Liste des consignes
A – Recopiez mot pour mot le passage du récit de la rencontre avec la sociologue malienne, en commençant à « Elle est sans » et en terminant à « belle africaine disparaît. ».
B – Rédigez la suite du récit de la rencontre avec la sociologue malienne, à partir de sa dernière phrase.

Texte de l'exercice
::::

Trente ans plus tard à la Martinique, incapable de me résoudre à une retraite tranquille, lorsque le maire de Case Pilote me proposa une collaboration dans ses services d’animation culturelle de la ville, j’ai accepté. Il s’agit de ma commune, c’était mon métier et j’aime me rendre utile.
En 2013, dans le cadre de mes fonctions, à la demande de monsieur le maire, j’ai reçu une sociologue en ingénierie sociale. Donnons-lui les initiales de CTP. Elle est chargée du volet déconcentré à la Martinique d’un programme opérationnel pour la mise en œuvre de l’initiative européenne pour la jeunesse, (IEG). « Elle est installée depuis peu à Case Pilote … elle va t’intéresser car elle est africaine ! » me dit le maire.
Comme demandé, je reçois la personne, et tandis qu’elle m’explique le but de sa visite je l’observe. C’est une jeune femme intelligente, d’une quarantaine d’année, belle sans fard, ses cheveux crépus n’ont jamais vu un fer à défrisé, ses yeux brillent dans un visage sombre et lisse.
« - Je suis malienne » me dit-elle. Ma réponse ne tarde pas
« - Vous êtes donc une arrière petite-fille de Salou Casais »
Elle me regarde ébahie quand je lui parle du Mali du moyen-âge, de Gao, de la cité des Askias, de Tombouctou, de Djenné, de l’Empire Songhay, des dialectes mandingues, d’Ali Aber et des Mossis. En quelques phrases, je lui conte l’histoire de Salou Casais, celle qu’on nommait « la Perle du Songhay ».
Elle est sans voix, et finit par me dire qu’elle connaît mieux l’histoire de France que celle de son pays. Le sujet premier de notre rendez-vous passe en second plan car visiblement son esprit n’est plus disponible. Nous nous promettons de nous revoir, la belle africaine disparaît.

::::

Extrait des données
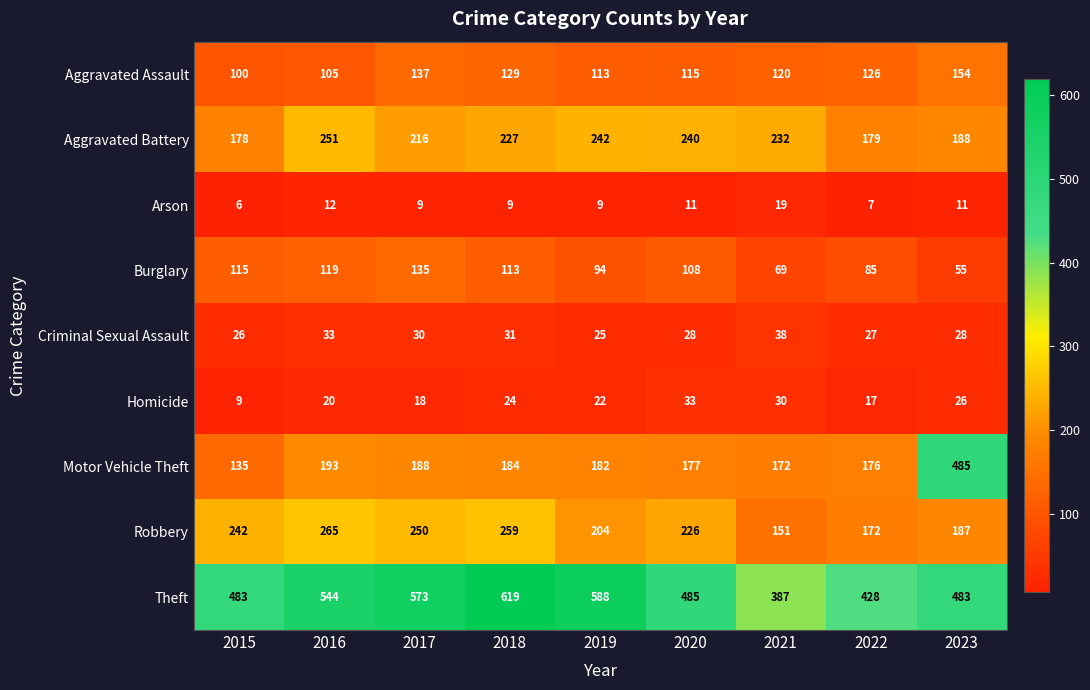

Rank the categories by Burglary value from lowest to highest.

2023, 2021, 2022, 2019, 2020, 2018, 2015, 2016, 2017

::::

Consignes corrigées
A –
Elle est sans voix, et finit par me dire qu’elle connaît mieux l’histoire de France que celle de son pays. Le sujet premier de notre rendez-vous passe en second plan car visiblement son esprit n’est plus disponible. Nous nous promettons de nous revoir, la belle africaine disparaît.

B –
A quelques temps de cela, je reçois un appel de notre sociologue malienne. Elle souhaite me revoir afin de mettre en place à travers IEG, un projet pour la jeunesse du Nord de la Martinique. Elle conclue toutefois en me faisant une requête, celle de lire mon ouvrage sur Salou.
Avec l’accord de la Mairie, nous entamons une collaboration qui se révèle fructueuse. C.TP est une personne charmante et généreuse. J’apprends qu’elle travaille en étroite coopération avec le ministère du même nom et qu’elle a eu quelques fonctions de conseillère du président de la République au sein de l’ancien gouvernement du Mali. Elle me rend mon ouvrage au moment où les combattants du mouvement islamiste nigérian Boko-Haram ont envahi Gao, au nord du Mali. Ces derniers ont déjà détruit de nombreux lieux saints à Tombouctou, les préoccupations du pays sont entre autres la sauvegarde des tombeaux des Askias. Si les islamistes parviennent à détruire quelques édifices publics et des structures de la ville, la jeunesse de la commune de Gao est déterminée à protéger au péril de leur vie, leur patrimoine historique. Pendant tout ce temps, CTP passe son temps entre Paris/Bamako/ Case Pilote (où vit aussi sa famille).
En octobre 2014, la dame commence à me parler de la nécessité de ma présence à Bamako à l’occasion d’un forum qui a lieu chaque année depuis 15 ans et qui réuni plusieurs pays traversés par le fleuve Niger. Selon CTP, en regard à ce qui se passe au Nord du Mali et aux menaces de destruction du patrimoine historique, Hibrahima Baba Kaké, n’étant plus de ce monde, il est important que je présente mon ouvrage sur Salou et sur le Mali du 14ème siècle. Je crois rêver et j’accorde peu d’importance à ses dernières annonces, mais la personne est têtue et reviens souvent à la charge. Elle fait envoyer à la mairie de Case Pilote deux invitations l’une pour l’adjointe à la Culture et une pour moi.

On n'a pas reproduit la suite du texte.